Kasım ayına girerken global piyasalar ve Türkiye
Eylül ayından beri haber akışı hızlanırken görece zor bir ekim ayını bitirip daha zor bir kasım ayına giriyoruz. ABD tarafından FED ile ilgili haber akışı hem politika adımları hem yeni Başkan adına tartışmalarla gündemin ana maddesi olurken Dolar Endeksi'ne ABD tahvil faizlerinde yukarı yönlü hareketler ve bu hareketlerin devam potansiyeli ile kasım ayına giriyoruz. FED'in bundan sonra yeni Başkan ve yeni üyelerle nasıl bir yol haritası izleyeceği, diğer gelişmeler dışında ABD varlıklarının ve Dolar'ın global seyrini belirleyecek gibi görünüyor. Özetle bu süreçte FED çok daha uzun bir süre baş aktör olmaya devam edecek. ECB'nin ekim hamlesi ve açıklamalar; parasal genişleme noktasında alım miktarı 2018'den itibaren azalacak olsa da belirgin bir şekilde ECB'nin genişlemeci politikasını korumaya dönük olduğunu bize gösterdi. Siyasal, finansal ve bankacılık adına hala önemli riskleri içinde barındıran AB yapısı mevcut görünümden kalıcı pozitif görünüme geçmedikçe ECB en azından kademeli ve gayet ölçülü adımlarla ilerleyecek, Japonya ise aynen devam diyerek risk iştahı konusunda olası şahin bir FED'de karşı ECB ile birlikte dengeleyici olmaya devam ediyor.

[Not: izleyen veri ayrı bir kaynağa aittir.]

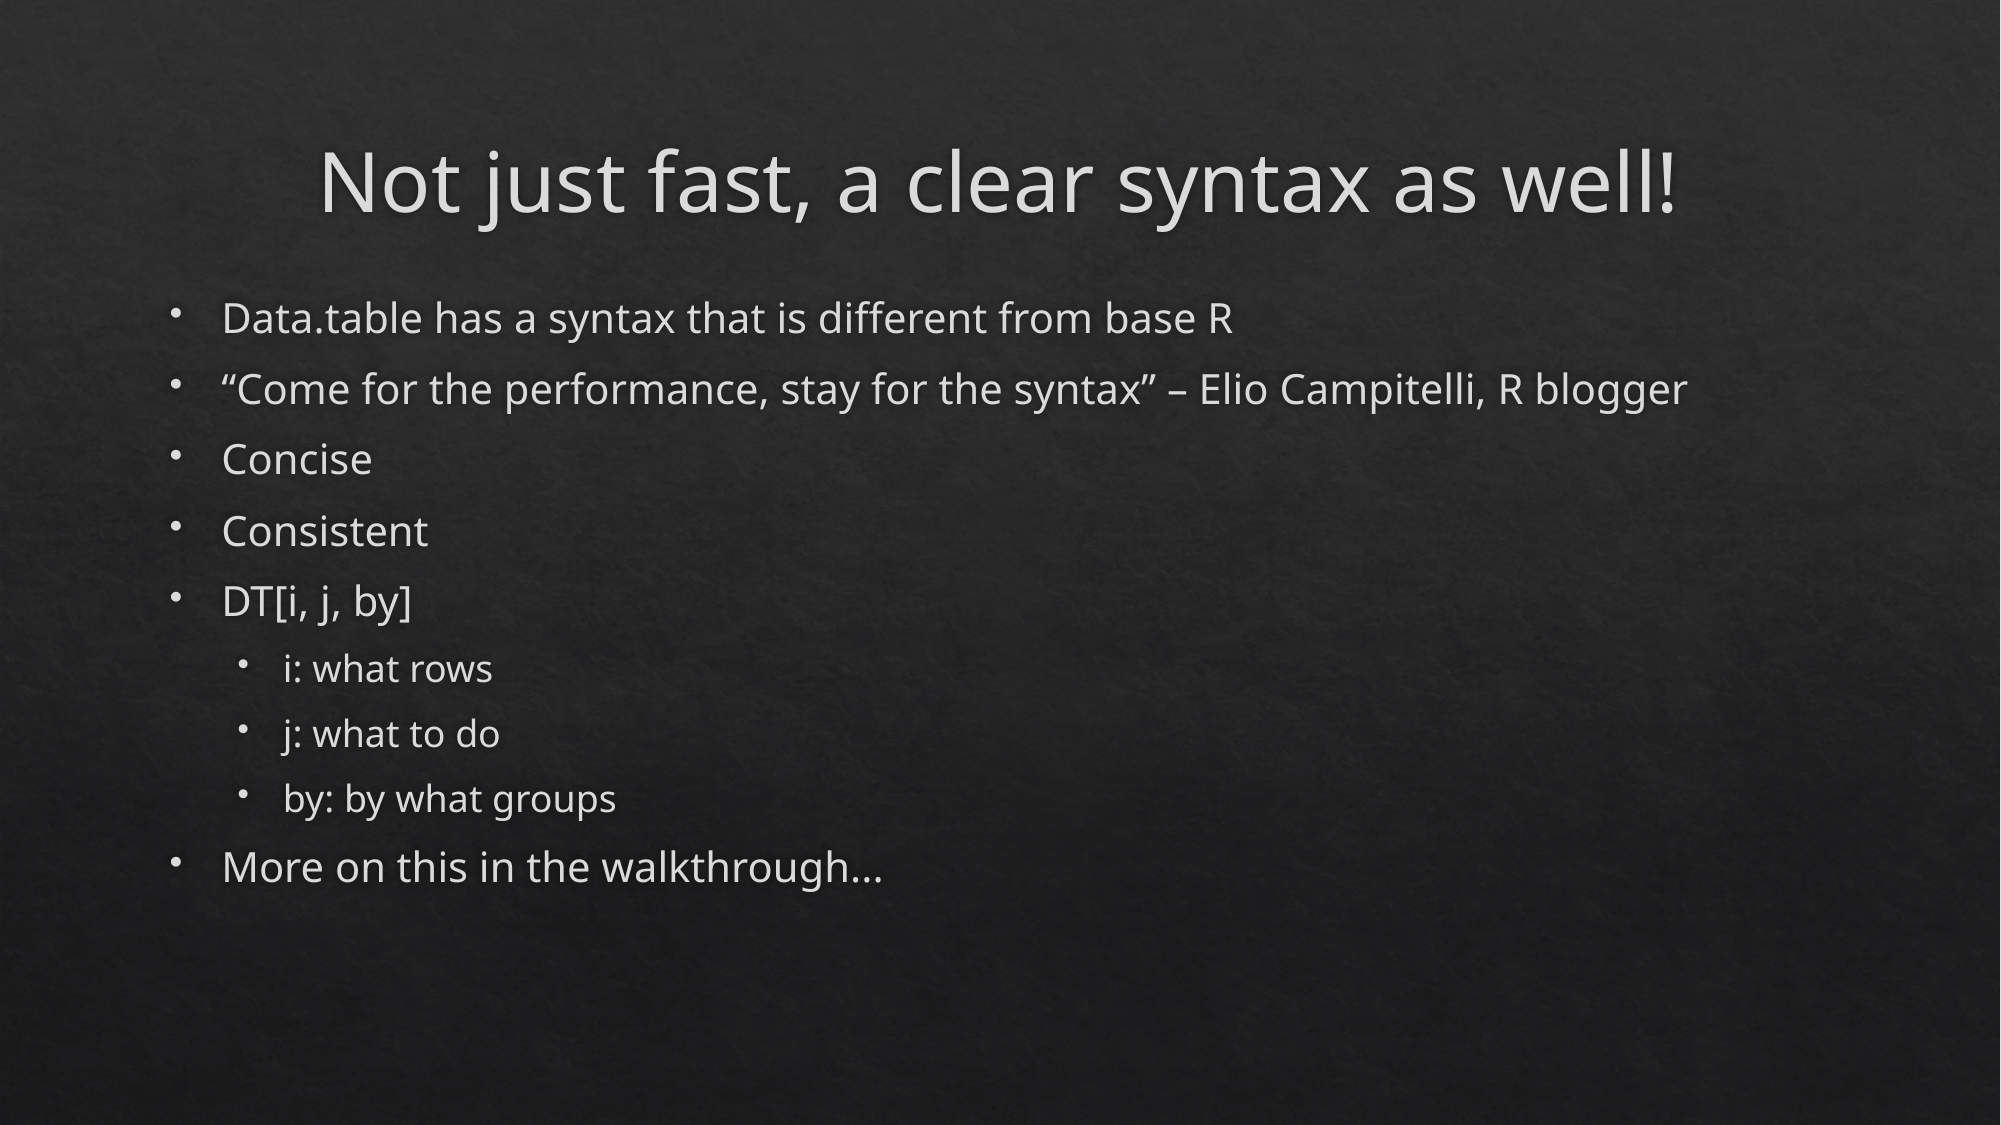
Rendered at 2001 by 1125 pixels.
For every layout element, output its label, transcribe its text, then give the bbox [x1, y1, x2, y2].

title Not just fast, a clear syntax as well! [149, 99, 1849, 260]
list Data.table has a syntax that is different from base R “Come for the performance, stay for the syntax” – Elio Campitelli, R blogger Concise Consistent DT[i, j, by] i: what rows j: what to do by: by what groups More on this in the walkthrough... [149, 284, 1849, 993]
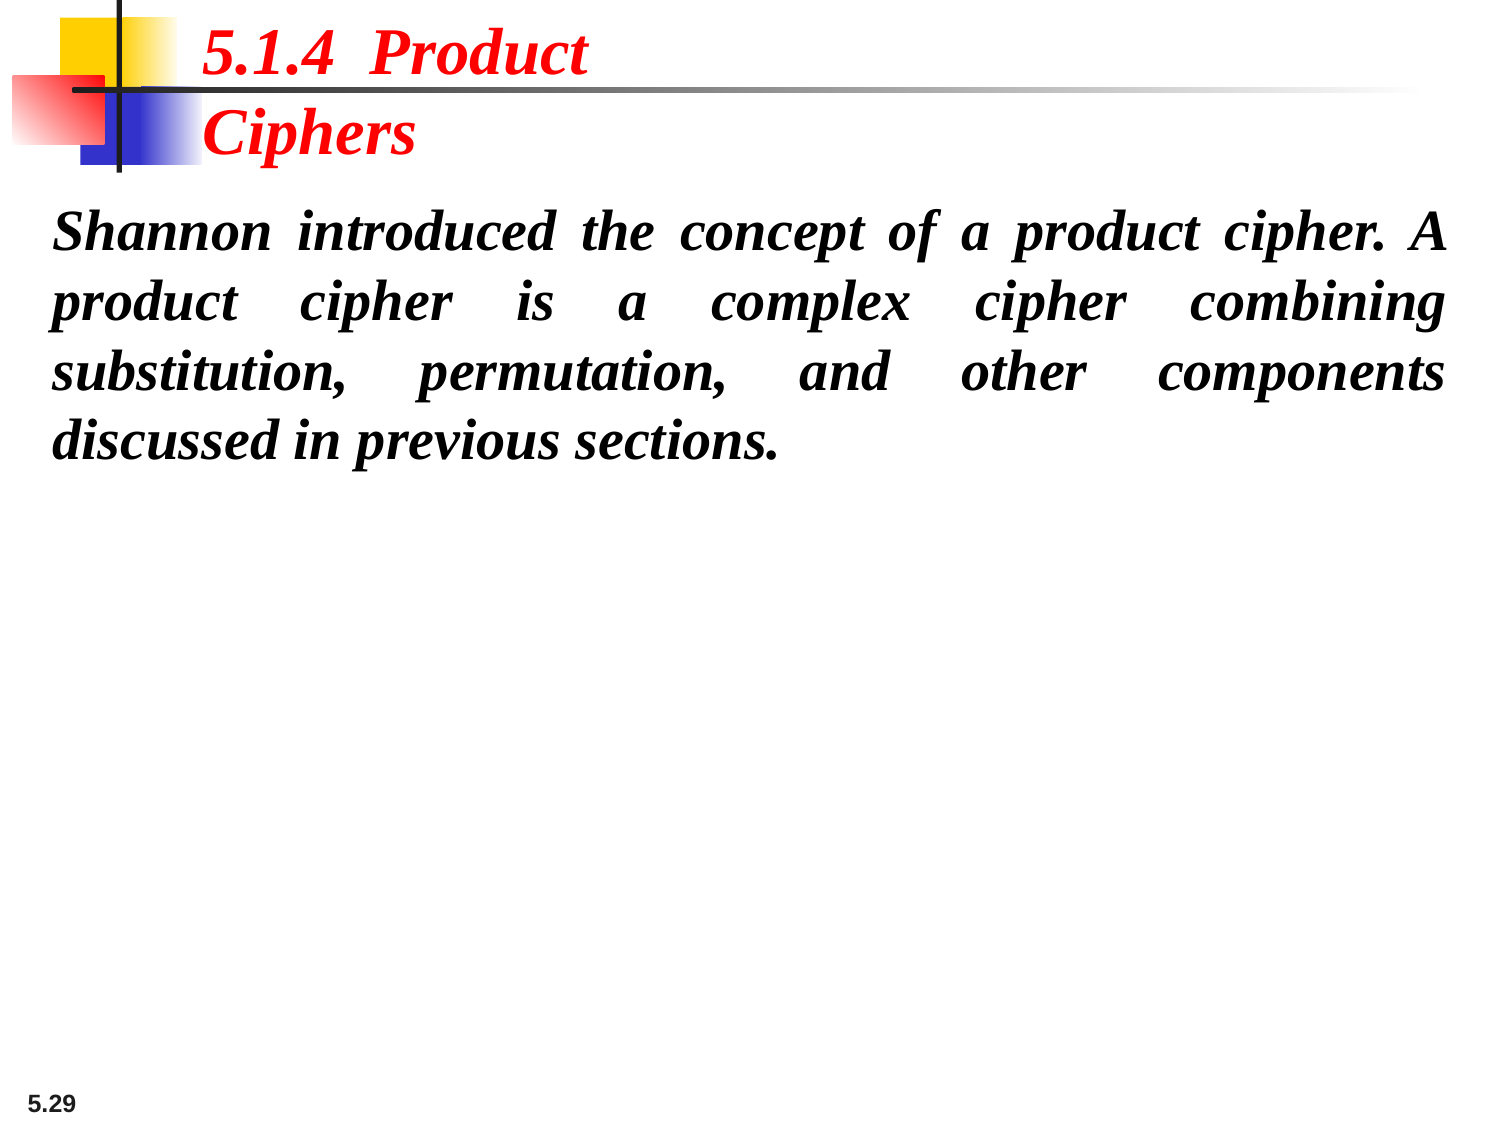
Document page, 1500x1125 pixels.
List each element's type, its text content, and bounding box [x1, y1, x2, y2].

text_box 5.‹#› [12, 1049, 325, 1125]
text_box [60, 17, 116, 86]
text_box [122, 93, 141, 165]
text_box [116, 93, 122, 173]
text_box [116, 0, 122, 87]
text_box 5.1.4 Product Ciphers [187, 0, 835, 175]
text_box [835, 87, 1423, 93]
text_box [72, 87, 187, 93]
text_box Shannon introduced the concept of a product cipher. A product cipher is a complex cipher combining substitution, permutation, and other components discussed in previous sections. [37, 184, 1463, 480]
text_box [80, 93, 116, 165]
text_box [141, 93, 187, 165]
text_box [12, 75, 105, 145]
text_box [122, 17, 177, 86]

Özetle ekstra şahin bir FED olmadıkça ve diğer dinamikler Dolar endeksi ve ABD 10 yıllık tahvil faizlerinde beklenenin ötesinde yukarı yönlü agresif değişimler getirmedikçe ara ara düzeltmeler gelse de risk iştahı ortamının özellikle gelişen ülkeler tarafına manevra alanı vermeye edebileceğini söyleyebiliriz. Yine de temkinli iyimserlik adına Dolar Endeksi tarafında 95.00-97.00 üstüne geçerek tekrar 100.00'lere doğru, ABD 10 yıllıklarda da % 2.50-2.70 aralığını geçerek tekrar % 3.00'lere doğru gitme potansiyel risklerine karşı temkinli stratejileri korumak gerekecektir. Türkiye tarafında ise, Dolar Endeksi ve ABD tahvillerinin yükselmesine ek olarak, yüksek enflasyon tedirginliği, siyasi-jeopolitik risk ajandasının geçirdiği ek risklerin faiz-kur tarafını baskıladığını ve gösterge tahvil faizlerinde son 10 senenin kritik eşiği olan % 12-13 aralığına gelinirken, dolar-TL tarafında ise 2017 Ocak sonu Şubat başı fiyatlaması olan ve TCMB sahaya indiği 3.65-3.85 aralığına hatta tüm zamanların rekorunu da içine katarak 3.64-3.94 aralığına gelindiğini görmekteyiz. Faiz ve kur tarafındaki bu görünüm TCMB adına sıkı duruşu perçinlerken, yeni bir olası adım adına temkinli bir şekilde izlenecektir. Son enflasyon raporu ile birlikte TCMB sıkı duruşunu bir bakıma enflasyon çıpasına bağlayarak kendisine önemli bir manevra alanı da kazanmış görünüyor. BIST-100 Endeksi ise yükselen kur ve dolar bazlı ucuzlamanın getirdiği manevra alanı, bilanço sezonu, KGF desteği, yerli araba süreci ve global borsaların pozitif tarafta kalmasına fırsat bilerek faiz-kur hareketlerinden bağımsız yükselişini sürdürüyor. Dolar bazlı 3.00-3.30 hedef olarak masada kalırken, TL bazlı 110.000-111.000 bandı üzerinde kaldıkça ilk etapta 113.000-115.000 aralığı potansiyel hedef olmaya devam edecektir.